Hi. Got all my components ordered, and will be setting everything up next week. I have a few questions about professional calibration.

(Room 13 x 16, Panasonic AE 2000 projector, Onkyo 605 AVR, 84" matt white screen, SVS 7.1 speakers, PS3, VCR, 2 row seating w/riser, totally light controlled room)

1. How much would professional calibration cost (video & audio)?
2. Is it worth it (cost & effect ratio)?
3. How long do you need to wait to have done after installing new projector?


----------



## salvasol (Oct 31, 2006)

j12ramse said:


> 1. How much would professional calibration cost (video & audio)?
> 2. Is it worth it (cost & effect ratio)?
> 3. How long do you need to wait to have done after installing new projector?


I asked around a couple of years ago in my area...video was $400-450 and audio $300-350 (A/V $650) :yes:

Is it worth it??? ...that will depend on how demanding are you. I'm happy with the calibration I did using DVE disc (Digital Video Essentials and THX optimizer) and YPAO on my Yamaha, your Onkyo 605 has the Audyssey autocalibration feature.

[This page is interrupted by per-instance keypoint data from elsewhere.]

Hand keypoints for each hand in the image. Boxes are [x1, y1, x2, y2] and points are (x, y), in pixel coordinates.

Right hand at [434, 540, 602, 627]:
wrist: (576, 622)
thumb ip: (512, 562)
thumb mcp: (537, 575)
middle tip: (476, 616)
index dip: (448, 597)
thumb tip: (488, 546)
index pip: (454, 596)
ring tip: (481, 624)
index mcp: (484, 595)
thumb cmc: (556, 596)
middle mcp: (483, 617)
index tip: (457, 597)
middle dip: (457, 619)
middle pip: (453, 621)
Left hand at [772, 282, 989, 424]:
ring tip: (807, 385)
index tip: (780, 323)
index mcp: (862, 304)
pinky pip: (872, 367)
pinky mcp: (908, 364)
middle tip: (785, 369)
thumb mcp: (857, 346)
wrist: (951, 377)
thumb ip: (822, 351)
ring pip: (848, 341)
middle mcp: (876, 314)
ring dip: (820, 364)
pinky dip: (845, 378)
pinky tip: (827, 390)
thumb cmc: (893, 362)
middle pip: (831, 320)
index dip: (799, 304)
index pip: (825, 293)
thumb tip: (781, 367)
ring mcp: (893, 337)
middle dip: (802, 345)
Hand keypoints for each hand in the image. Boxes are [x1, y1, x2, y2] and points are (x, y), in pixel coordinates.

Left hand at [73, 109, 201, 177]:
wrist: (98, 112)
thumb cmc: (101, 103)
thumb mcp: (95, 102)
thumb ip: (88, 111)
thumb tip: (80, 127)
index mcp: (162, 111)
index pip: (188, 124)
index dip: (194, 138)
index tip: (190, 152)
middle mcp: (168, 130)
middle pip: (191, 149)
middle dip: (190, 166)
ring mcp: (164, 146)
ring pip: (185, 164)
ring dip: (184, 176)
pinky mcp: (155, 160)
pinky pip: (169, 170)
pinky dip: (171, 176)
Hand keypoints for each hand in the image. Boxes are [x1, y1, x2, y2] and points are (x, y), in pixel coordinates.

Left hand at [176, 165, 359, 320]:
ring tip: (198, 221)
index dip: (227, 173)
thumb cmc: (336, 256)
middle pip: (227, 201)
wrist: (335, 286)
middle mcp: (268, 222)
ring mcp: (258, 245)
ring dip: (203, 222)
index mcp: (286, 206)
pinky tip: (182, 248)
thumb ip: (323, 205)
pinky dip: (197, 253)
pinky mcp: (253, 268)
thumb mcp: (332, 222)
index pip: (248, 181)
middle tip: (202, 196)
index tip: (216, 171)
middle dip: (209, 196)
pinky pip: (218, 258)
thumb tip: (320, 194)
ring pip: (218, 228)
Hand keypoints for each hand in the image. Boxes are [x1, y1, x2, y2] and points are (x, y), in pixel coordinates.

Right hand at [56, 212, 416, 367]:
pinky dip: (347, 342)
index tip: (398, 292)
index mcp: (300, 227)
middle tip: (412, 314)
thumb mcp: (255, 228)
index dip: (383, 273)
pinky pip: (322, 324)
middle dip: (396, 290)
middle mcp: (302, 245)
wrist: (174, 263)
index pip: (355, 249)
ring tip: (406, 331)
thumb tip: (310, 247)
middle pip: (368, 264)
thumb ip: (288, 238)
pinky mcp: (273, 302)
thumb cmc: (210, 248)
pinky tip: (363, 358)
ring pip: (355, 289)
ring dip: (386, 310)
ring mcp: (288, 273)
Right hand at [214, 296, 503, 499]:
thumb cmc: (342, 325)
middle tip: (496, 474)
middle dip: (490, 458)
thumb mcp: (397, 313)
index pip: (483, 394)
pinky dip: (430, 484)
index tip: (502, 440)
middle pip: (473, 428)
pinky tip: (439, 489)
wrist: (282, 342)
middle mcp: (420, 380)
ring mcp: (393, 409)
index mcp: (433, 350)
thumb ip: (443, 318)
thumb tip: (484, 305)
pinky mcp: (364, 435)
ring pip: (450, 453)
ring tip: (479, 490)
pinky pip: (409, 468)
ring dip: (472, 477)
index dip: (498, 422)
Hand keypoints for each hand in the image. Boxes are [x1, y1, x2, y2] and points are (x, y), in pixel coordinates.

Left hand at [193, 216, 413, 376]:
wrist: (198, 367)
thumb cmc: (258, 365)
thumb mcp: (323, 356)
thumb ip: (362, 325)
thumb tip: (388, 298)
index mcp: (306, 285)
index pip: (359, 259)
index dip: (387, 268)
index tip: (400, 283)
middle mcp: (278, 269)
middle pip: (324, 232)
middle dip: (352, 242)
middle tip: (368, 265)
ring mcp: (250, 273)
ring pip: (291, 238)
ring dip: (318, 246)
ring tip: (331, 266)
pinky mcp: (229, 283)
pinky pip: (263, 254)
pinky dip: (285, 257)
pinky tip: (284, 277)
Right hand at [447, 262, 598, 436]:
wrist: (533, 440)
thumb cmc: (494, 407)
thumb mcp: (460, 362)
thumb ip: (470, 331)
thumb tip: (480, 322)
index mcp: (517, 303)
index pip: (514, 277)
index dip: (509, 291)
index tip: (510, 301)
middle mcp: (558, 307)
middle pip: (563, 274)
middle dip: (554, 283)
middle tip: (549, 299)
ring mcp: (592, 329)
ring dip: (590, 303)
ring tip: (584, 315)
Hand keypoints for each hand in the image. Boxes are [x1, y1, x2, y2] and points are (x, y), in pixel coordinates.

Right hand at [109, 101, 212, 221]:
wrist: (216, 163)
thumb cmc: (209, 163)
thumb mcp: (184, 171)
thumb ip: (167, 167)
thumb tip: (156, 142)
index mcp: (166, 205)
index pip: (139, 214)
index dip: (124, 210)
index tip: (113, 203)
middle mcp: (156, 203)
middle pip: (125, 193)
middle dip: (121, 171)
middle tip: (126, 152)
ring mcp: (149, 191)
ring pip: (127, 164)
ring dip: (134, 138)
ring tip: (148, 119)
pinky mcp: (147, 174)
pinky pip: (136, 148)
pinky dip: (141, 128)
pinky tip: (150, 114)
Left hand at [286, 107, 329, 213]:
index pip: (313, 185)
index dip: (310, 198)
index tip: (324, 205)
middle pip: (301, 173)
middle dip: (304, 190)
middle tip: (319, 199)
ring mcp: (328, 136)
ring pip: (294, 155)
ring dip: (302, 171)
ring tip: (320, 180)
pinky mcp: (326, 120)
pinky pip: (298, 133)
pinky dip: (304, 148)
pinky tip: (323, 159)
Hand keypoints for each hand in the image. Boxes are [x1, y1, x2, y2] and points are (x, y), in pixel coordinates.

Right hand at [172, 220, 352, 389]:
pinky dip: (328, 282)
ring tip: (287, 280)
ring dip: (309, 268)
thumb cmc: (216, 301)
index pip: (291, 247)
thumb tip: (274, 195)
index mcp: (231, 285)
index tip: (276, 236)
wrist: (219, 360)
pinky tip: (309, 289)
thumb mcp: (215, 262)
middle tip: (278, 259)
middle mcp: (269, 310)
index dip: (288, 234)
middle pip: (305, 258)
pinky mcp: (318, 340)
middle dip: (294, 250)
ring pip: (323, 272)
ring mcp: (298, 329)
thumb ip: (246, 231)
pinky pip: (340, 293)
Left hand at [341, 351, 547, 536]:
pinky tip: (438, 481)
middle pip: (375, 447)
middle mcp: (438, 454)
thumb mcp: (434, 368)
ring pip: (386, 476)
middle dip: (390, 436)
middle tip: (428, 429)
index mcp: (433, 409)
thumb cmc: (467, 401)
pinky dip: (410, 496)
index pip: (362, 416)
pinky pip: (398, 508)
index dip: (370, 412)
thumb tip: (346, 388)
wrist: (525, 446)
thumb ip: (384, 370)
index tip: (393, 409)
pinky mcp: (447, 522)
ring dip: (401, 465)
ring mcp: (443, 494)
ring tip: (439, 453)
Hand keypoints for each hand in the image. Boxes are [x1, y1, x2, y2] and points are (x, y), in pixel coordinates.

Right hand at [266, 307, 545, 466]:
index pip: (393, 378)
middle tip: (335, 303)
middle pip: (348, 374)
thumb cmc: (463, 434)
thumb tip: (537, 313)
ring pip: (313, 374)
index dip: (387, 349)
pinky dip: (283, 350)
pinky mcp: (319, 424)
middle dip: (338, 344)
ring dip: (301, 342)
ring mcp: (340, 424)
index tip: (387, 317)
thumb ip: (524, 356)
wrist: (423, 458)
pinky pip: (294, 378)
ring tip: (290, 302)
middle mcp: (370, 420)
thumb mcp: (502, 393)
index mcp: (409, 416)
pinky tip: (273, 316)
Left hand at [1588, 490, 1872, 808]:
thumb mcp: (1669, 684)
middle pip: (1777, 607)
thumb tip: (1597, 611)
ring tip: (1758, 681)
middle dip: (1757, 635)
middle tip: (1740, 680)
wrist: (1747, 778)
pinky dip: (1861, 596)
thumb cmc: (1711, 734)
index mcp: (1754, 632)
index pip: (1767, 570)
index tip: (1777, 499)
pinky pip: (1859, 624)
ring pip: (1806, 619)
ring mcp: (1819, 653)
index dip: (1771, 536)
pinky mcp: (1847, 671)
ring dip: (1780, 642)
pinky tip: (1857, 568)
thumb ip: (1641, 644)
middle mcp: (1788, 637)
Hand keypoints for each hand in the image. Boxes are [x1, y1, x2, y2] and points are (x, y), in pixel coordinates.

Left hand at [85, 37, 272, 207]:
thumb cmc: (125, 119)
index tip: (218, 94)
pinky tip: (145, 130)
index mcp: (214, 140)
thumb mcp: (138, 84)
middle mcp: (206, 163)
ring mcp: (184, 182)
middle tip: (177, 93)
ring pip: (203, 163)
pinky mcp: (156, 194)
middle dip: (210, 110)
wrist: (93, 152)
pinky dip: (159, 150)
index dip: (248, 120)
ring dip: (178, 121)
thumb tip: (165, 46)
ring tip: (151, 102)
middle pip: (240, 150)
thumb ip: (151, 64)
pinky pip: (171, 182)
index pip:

My suggestion ...try the autocalibration and THX optimizer (it can be found in many DVD's) and if you don't like the results, get the professional calibration.


----------



## tonyvdb (Sep 5, 2007)

j12ramse said:


> 1. How much would professional calibration cost (video & audio)?
> 2. Is it worth it (cost & effect ratio)?
> 3. How long do you need to wait to have done after installing new projector?


1) For just the video your looking at around $300 For a certified ISF calibrator you pay even more. Audio would be about half that. 
2) Personally no, its allot of money that can be spent better elsewhere. A lot of the adjustments in video can be done yourself and get very good results. Audio is easy as most receivers have very good built in auto calibration and with the use of REW from this site you can get great results.
3) Generally about a month or so just to let things settle into place.


----------



## Guest (Nov 19, 2008)

Thanks for the replys. I think I will try it myself. I have the Blue Ray DVE disc to tune the projector, and can use the audio tools from the AVR. Just wanted to double check that I wasn't missing something here.
Thanks


----------



## ludwignew (Nov 14, 2008)

I have a 605 too and the self adjust with the Audyssey is great!!


----------